Thursday, February 11, 2016

Open Government: Learned nothing

The government has finally released its Open Government Partnership Mid-term Self-assessment Report, just four months after it was supposed to. They're so proud of it that they didn't even issue a press release on it - just a quiet change to the heading of a web-page. The major change? The addition of the promised "statement from the Stakeholder Advisory Group" on the Action Plan and contents. Which, stripped of its waffle, comes down to one sentence:

Because of the brevity of time since the Stakeholder Advisory Group was formed, it is [sic] not been able to provide collective detailed comments on the particulars of the actions.

This is dated "September 2015" - from before the draft was published. Which makes you wonder why it wasn't in the draft in the first place, and why it took them four fucking months to produce the final one.

But the SAG is "look[ing] forward to providing practical advice and leadership" on the development of the new Action Plan, and to "be[ing] transformational and to ensur[ing] civil society is actively engaged". So how's that working out for them? Likewise, how is the government's promises of learning the lessons of their disastrous first action plan and starting consultation sooner working out?

Badly. It appears they've learned absolutely nothing (or at least nothing they're willing to take on board), and gearing up to repeat the same mistakes they made last time.

The central problem is time: the second National Action Plan is due on June 30. But the SAG is only just meeting today to discuss it. Which means they're running on pretty much the same timeline as they were last time - the one which left no time for meaningful public consultation. As for "co-creation", there's simply no time allowed to assess proposed commitments from the public, let alone have them signed off by Ministers. In other words, it'll be the same "consultation" as last time, in which we will be invited to comment on a pre-determined slate of (almost certainly pre-existing) proposals, with no real prospect for meaningful input. That's what New Zealand apparently means by "open government". And its a crock of shit.
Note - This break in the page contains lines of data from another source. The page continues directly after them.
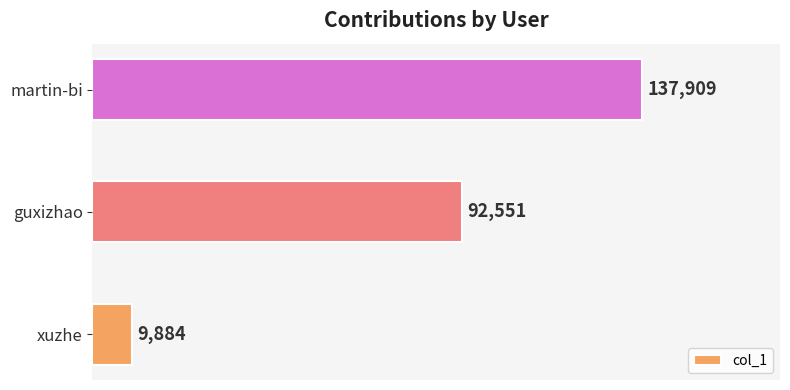

What is the sum of all values?

240344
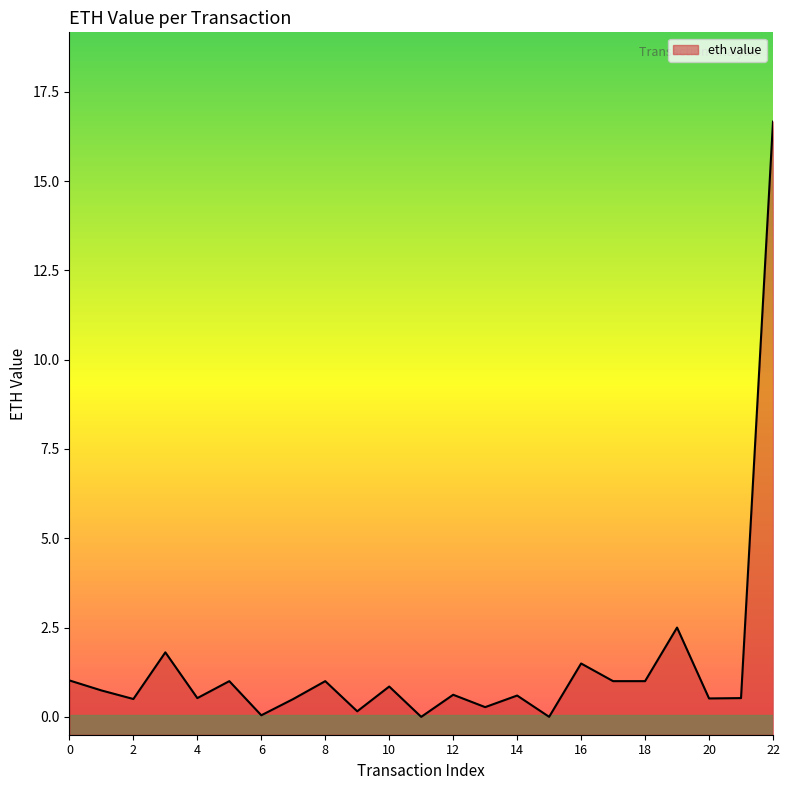

Is it true that the value at 20 is 0.9?

False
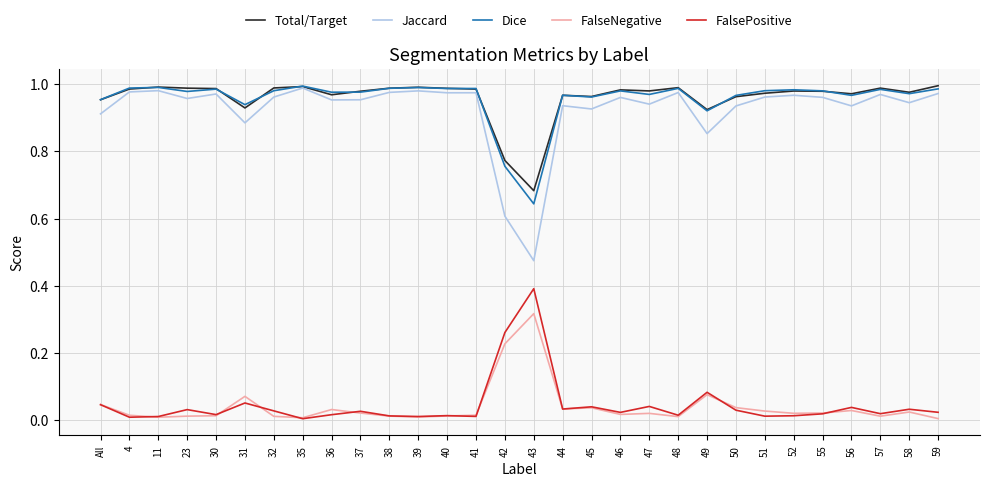

True or false: FalsePositive and Jaccard cross at least once.

False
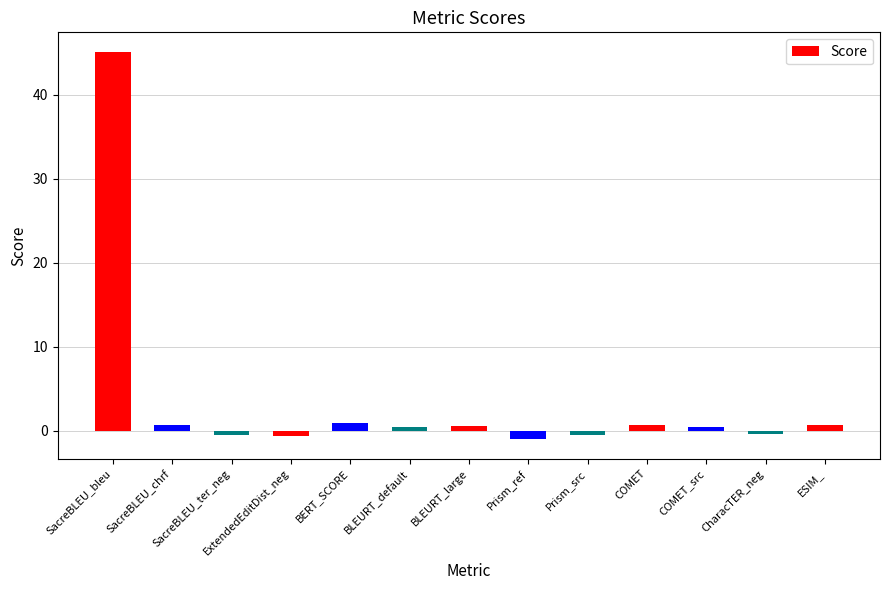

What is the approximate value at SacreBLEU_chrf?

0.7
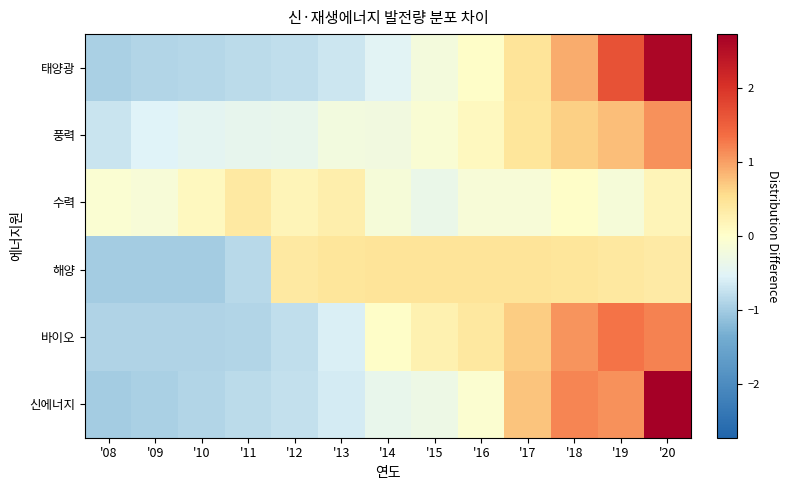

At which category is the sum across all series the highest?

'20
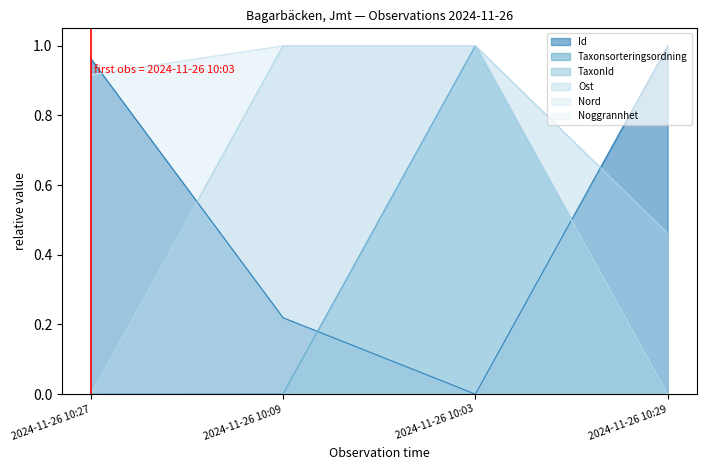

Between which two adjacent categories do Id and TaxonId first intersect?

2024-11-26 10:09 and 2024-11-26 10:03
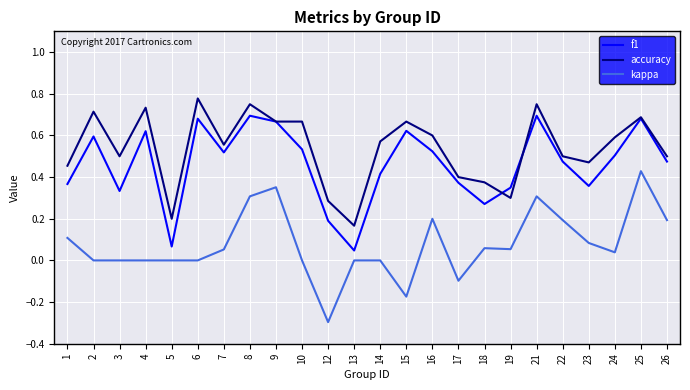

Which series changed the most between 14 and 16?

kappa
And it doesn't have to be this way. Its not hard to find examples of countries which are doing this right, which are providing meaningful consultation and co-creation of OGP commitments. Just look at the UK - or Australia. But the big difference in both cases is both an earlier start, allowing ideas to be received, assessed, and analysed for credibility, and a commitment to actually listen to the public rather than presenting us with a fait accompli. The government is well aware of these alternative processes they could have followed, and has chosen not to follow them. Which tells us that they are not committed to the Open Government partnership's values, and that our participation in it is simply a sham.